■ **What is required**:
Reproduce the listing below verbatim, leaving out the pictures.
* * * *
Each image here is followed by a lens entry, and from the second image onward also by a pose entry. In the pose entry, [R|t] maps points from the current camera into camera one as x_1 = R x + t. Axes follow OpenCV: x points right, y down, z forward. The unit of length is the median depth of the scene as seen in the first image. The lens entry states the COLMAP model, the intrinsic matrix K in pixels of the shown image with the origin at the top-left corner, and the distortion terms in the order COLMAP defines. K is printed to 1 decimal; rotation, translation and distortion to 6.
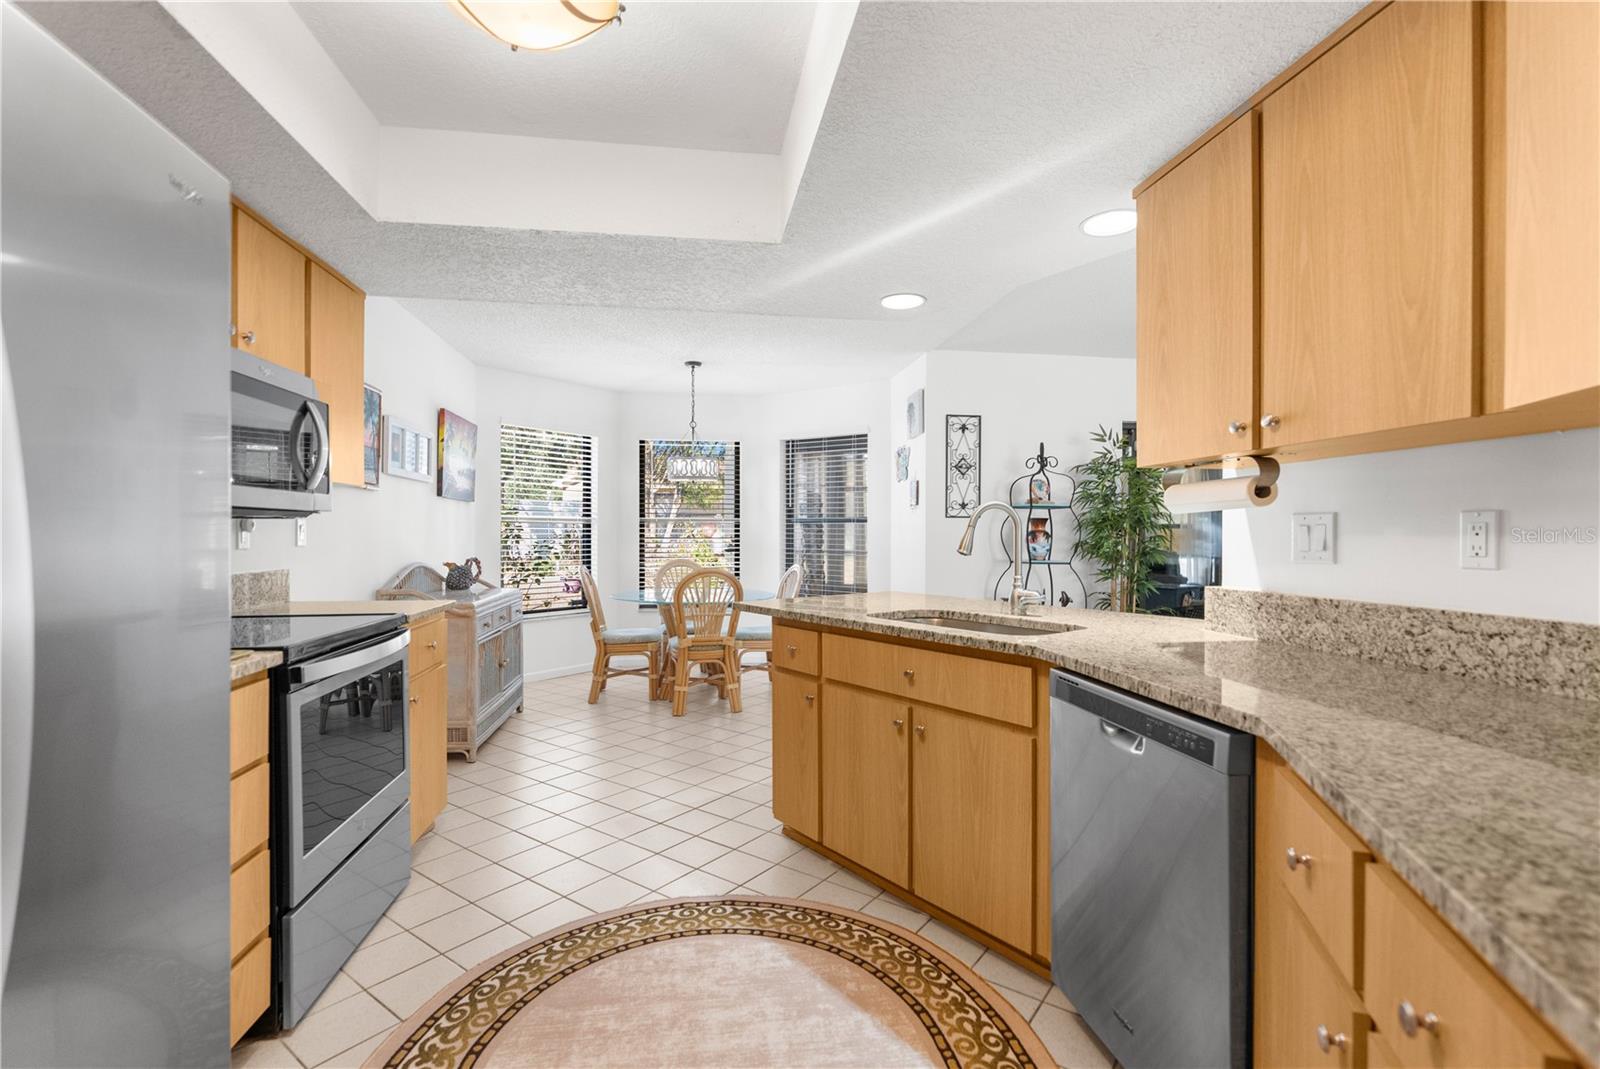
lens RADIAL K [[727.3, 0, 801.6], [0, 727.3, 533.6], [0, 0, 1]] dist [-0.014783, 0.004125]
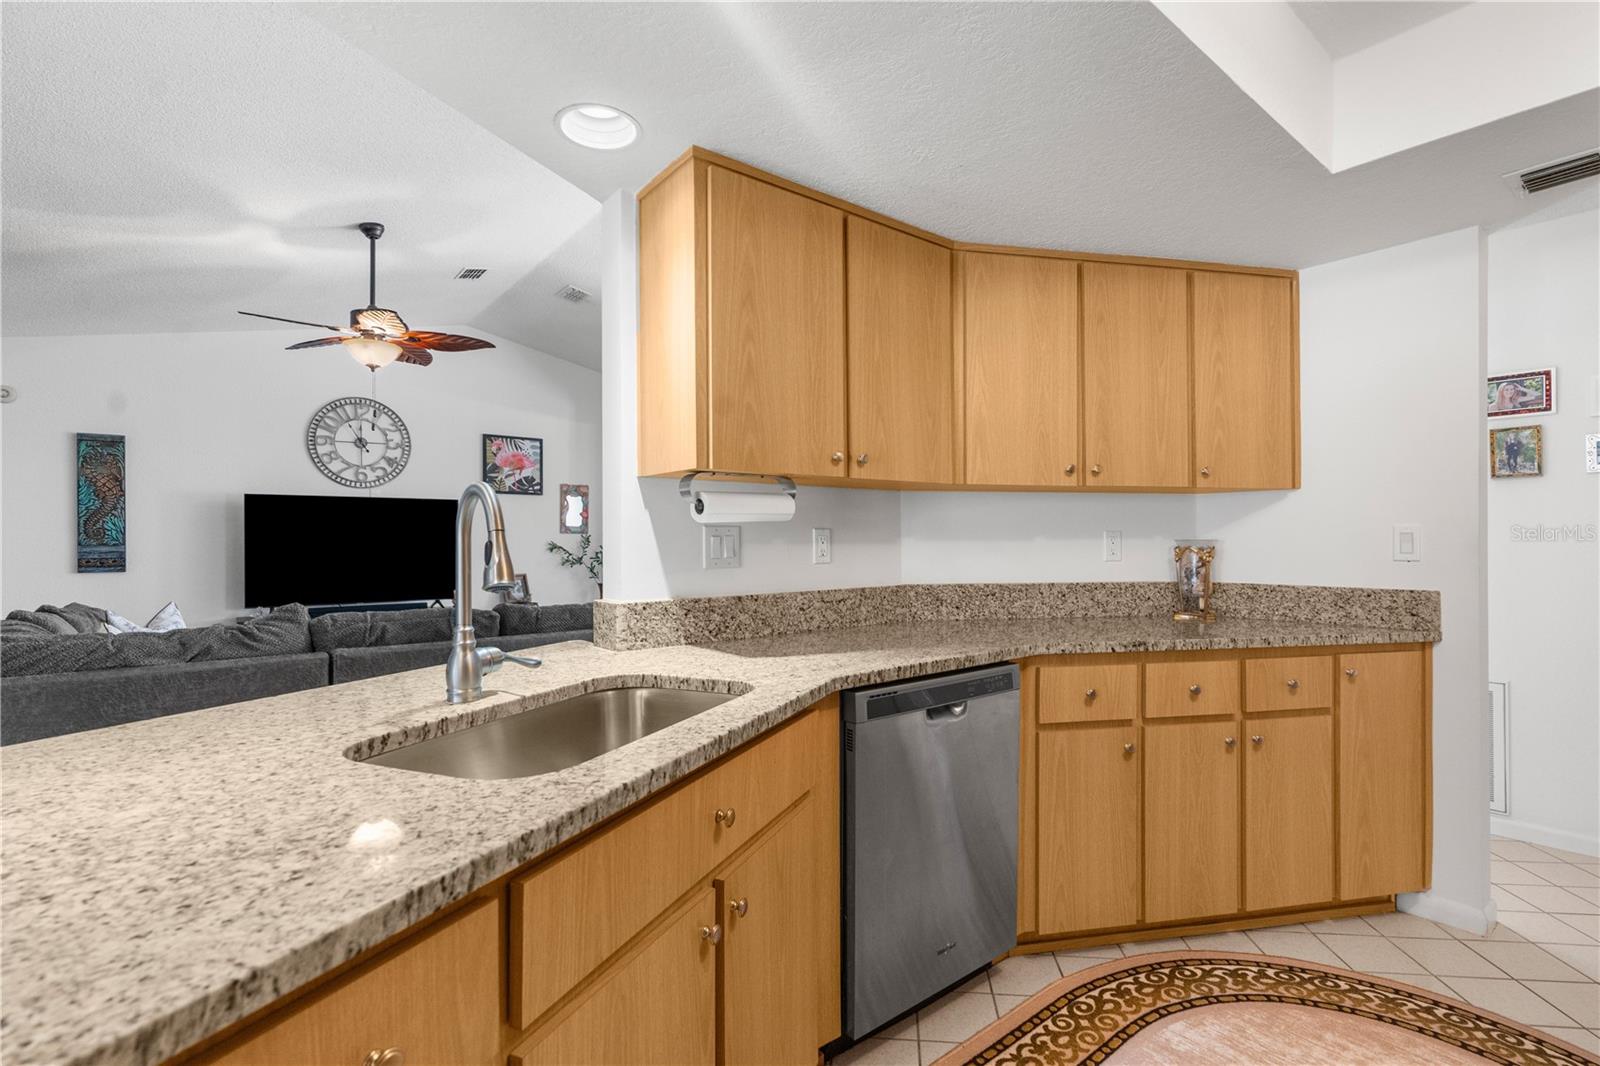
lens RADIAL K [[727.3, 0, 805.8], [0, 727.3, 539.9], [0, 0, 1]] dist [-0.014783, 0.004125]
pose [[-0.494089, 0.002723, 0.869407, -0.366248], [0.006523, 0.999979, 0.000575, -0.004719], [-0.869387, 0.005956, -0.494096, 1.353267]]
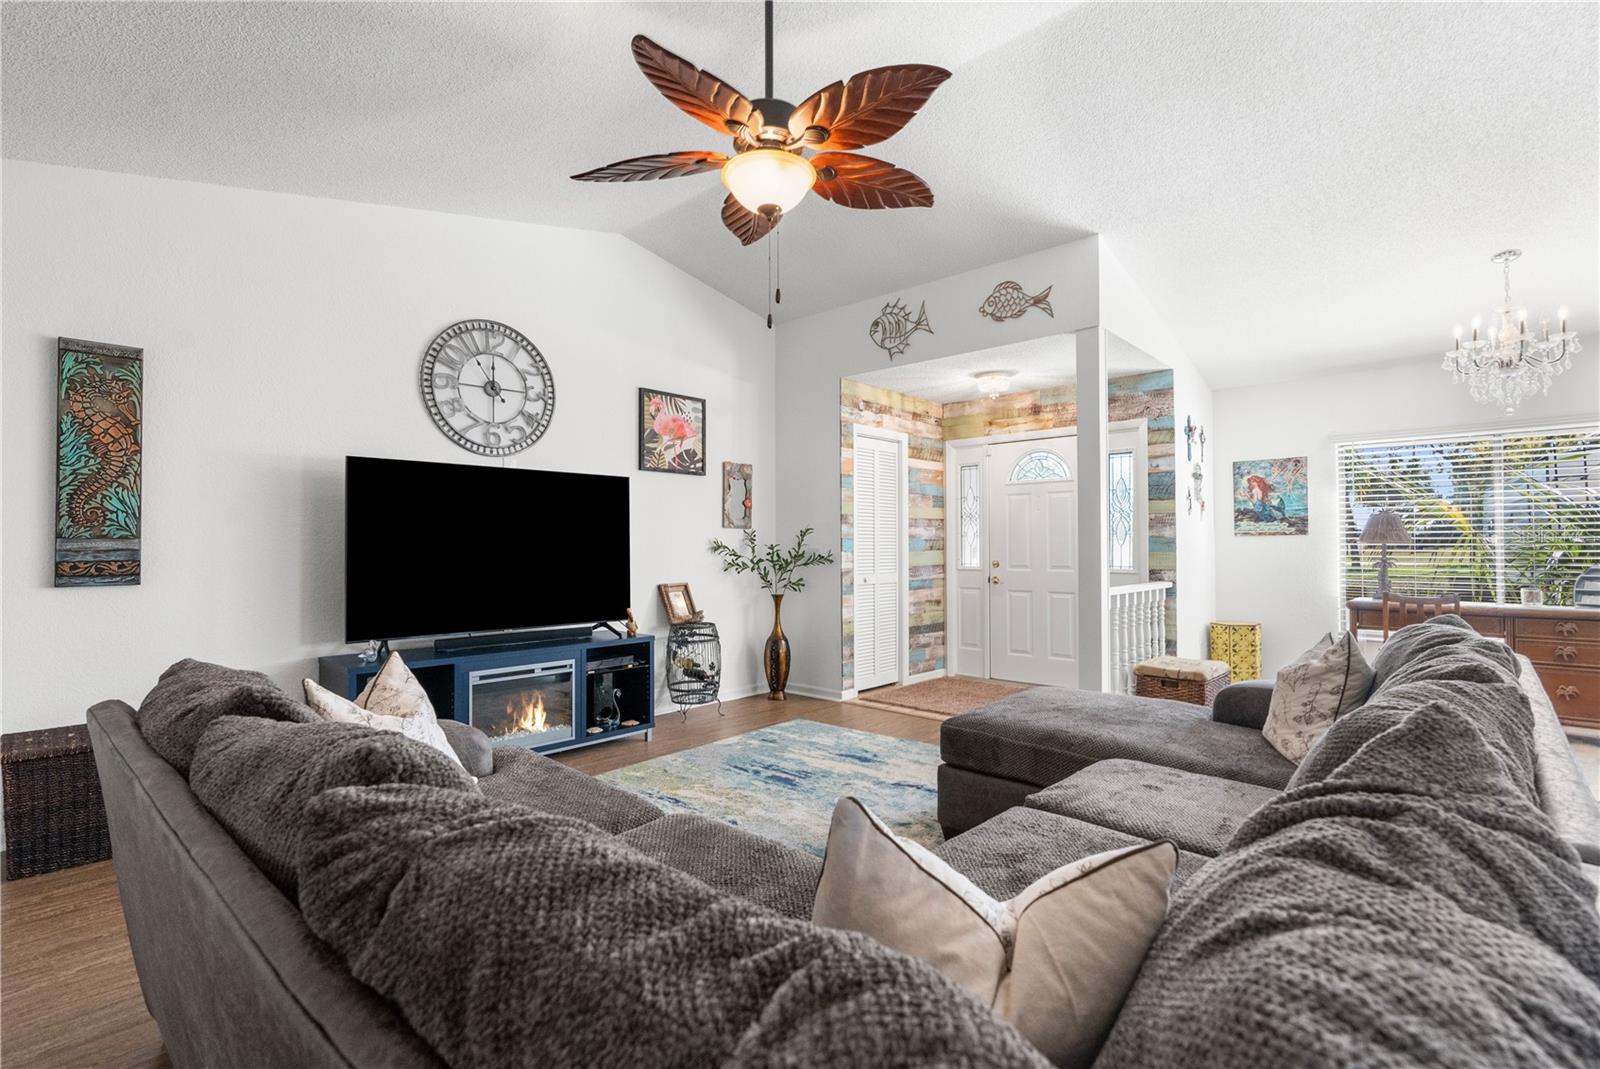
lens RADIAL K [[727.3, 0, 802.1], [0, 727.3, 530.2], [0, 0, 1]] dist [-0.014783, 0.004125]
pose [[-0.614415, 0.015306, 0.788835, 1.192710], [0.002239, 0.999842, -0.017656, 0.013356], [-0.788980, -0.009082, -0.614352, 2.091261]]
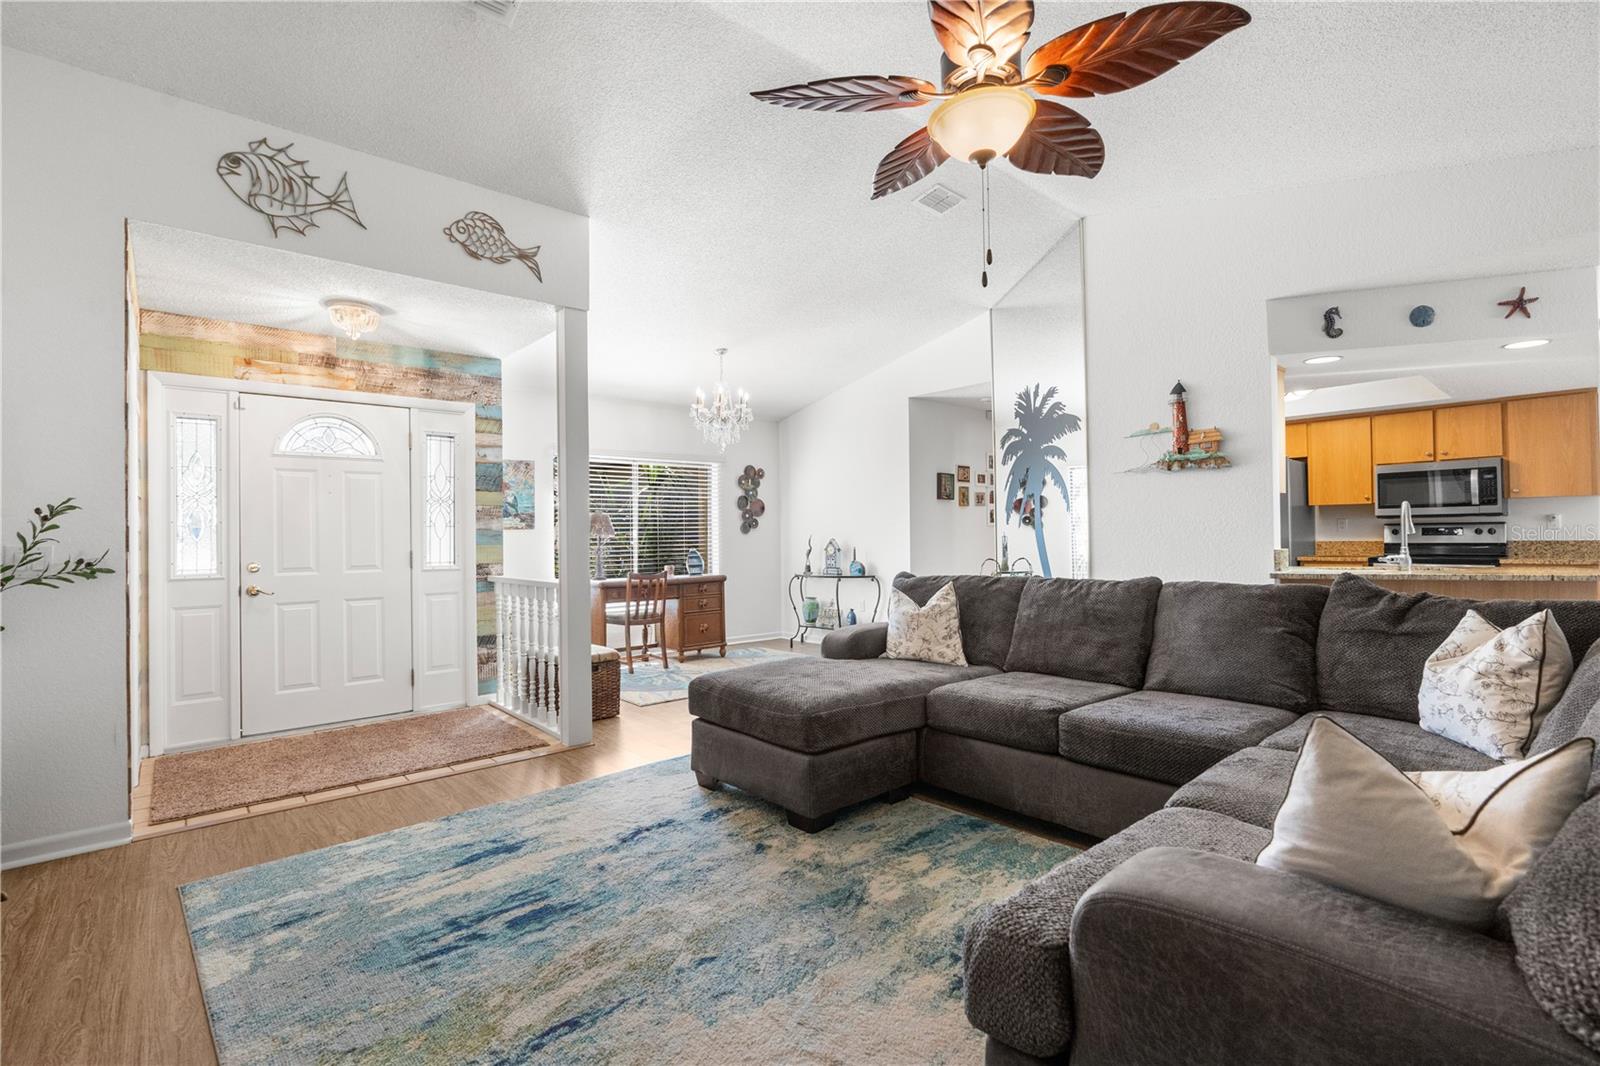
lens RADIAL K [[727.3, 0, 789.5], [0, 727.3, 526.1], [0, 0, 1]] dist [-0.014783, 0.004125]
pose [[-0.857070, 0.001547, -0.515197, 2.947936], [0.010054, 0.999855, -0.013725, 0.027982], [0.515101, -0.016943, -0.856962, 2.171973]]
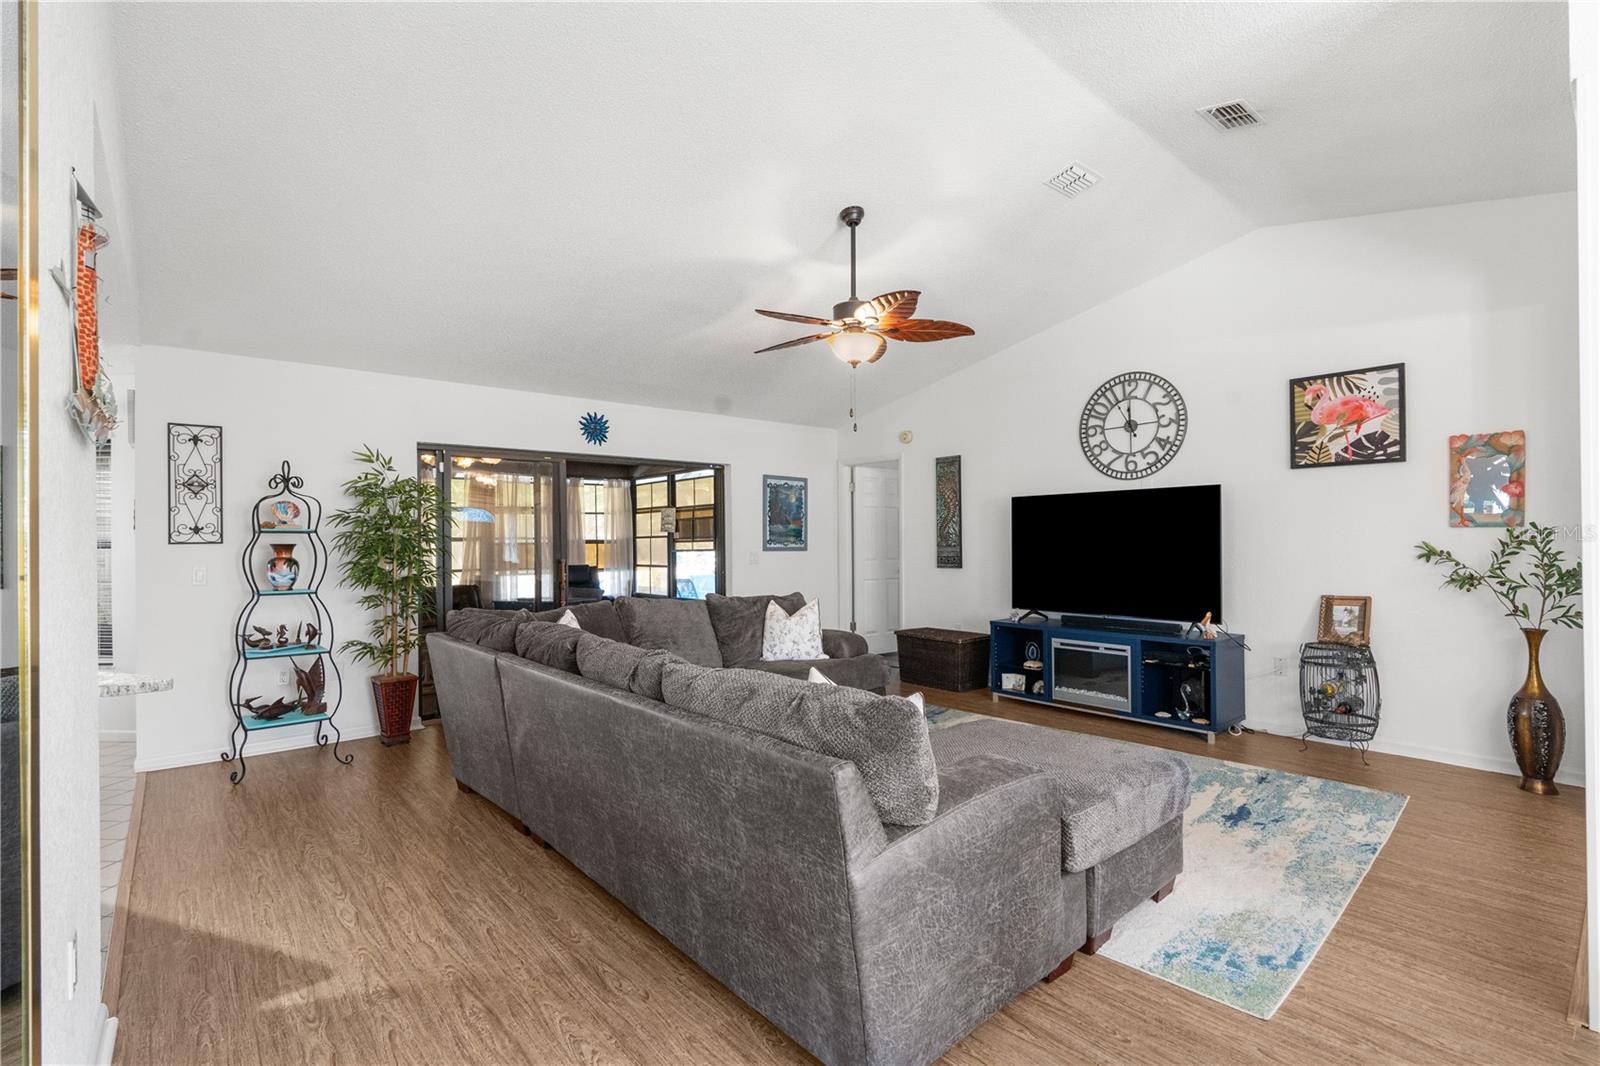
lens RADIAL K [[727.3, 0, 792.2], [0, 727.3, 534.9], [0, 0, 1]] dist [-0.014783, 0.004125]
pose [[0.858359, -0.009279, 0.512965, 0.958431], [0.014737, 0.999870, -0.006573, -0.040848], [-0.512837, 0.013202, 0.858384, -0.229848]]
* * * *
■ **Reply to the task**:
Each image here is followed by a lens entry, and from the second image onward also by a pose entry. In the pose entry, [R|t] maps points from the current camera into camera one as x_1 = R x + t. Axes follow OpenCV: x points right, y down, z forward. The unit of length is the median depth of the scene as seen in the first image. The lens entry states the COLMAP model, the intrinsic matrix K in pixels of the shown image with the origin at the top-left corner, and the distortion terms in the order COLMAP defines. K is printed to 1 decimal; rotation, translation and distortion to 6.
lens RADIAL K [[727.3, 0, 801.6], [0, 727.3, 533.6], [0, 0, 1]] dist [-0.014783, 0.004125]
lens RADIAL K [[727.3, 0, 805.8], [0, 727.3, 539.9], [0, 0, 1]] dist [-0.014783, 0.004125]
pose [[-0.494089, 0.002723, 0.869407, -0.366248], [0.006523, 0.999979, 0.000575, -0.004719], [-0.869387, 0.005956, -0.494096, 1.353267]]
lens RADIAL K [[727.3, 0, 802.1], [0, 727.3, 530.2], [0, 0, 1]] dist [-0.014783, 0.004125]
pose [[-0.614415, 0.015306, 0.788835, 1.192710], [0.002239, 0.999842, -0.017656, 0.013356], [-0.788980, -0.009082, -0.614352, 2.091261]]
lens RADIAL K [[727.3, 0, 789.5], [0, 727.3, 526.1], [0, 0, 1]] dist [-0.014783, 0.004125]
pose [[-0.857070, 0.001547, -0.515197, 2.947936], [0.010054, 0.999855, -0.013725, 0.027982], [0.515101, -0.016943, -0.856962, 2.171973]]
lens RADIAL K [[727.3, 0, 792.2], [0, 727.3, 534.9], [0, 0, 1]] dist [-0.014783, 0.004125]
pose [[0.858359, -0.009279, 0.512965, 0.958431], [0.014737, 0.999870, -0.006573, -0.040848], [-0.512837, 0.013202, 0.858384, -0.229848]]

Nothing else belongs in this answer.